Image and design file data
=== Section Start ===

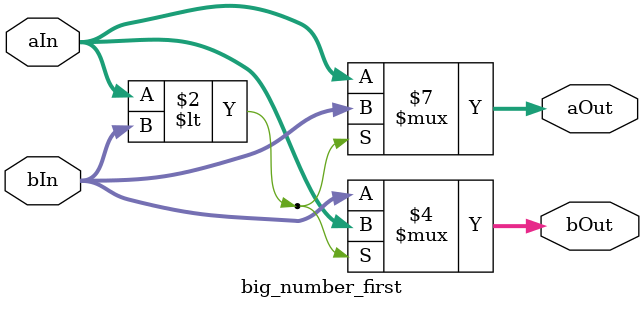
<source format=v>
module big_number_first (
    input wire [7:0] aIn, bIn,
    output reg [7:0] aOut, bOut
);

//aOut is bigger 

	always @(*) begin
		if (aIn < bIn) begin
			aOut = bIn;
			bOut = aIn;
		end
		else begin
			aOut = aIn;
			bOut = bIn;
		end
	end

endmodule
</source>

=== Section End ===

### WHAT THE TASK ASKS
I need each line of the entries that holds the string "aOut" located and copied.

### YOUR SOLUTION
    output reg [7:0] aOut, bOut
//aOut is bigger 
			aOut = bIn;
			aOut = aIn;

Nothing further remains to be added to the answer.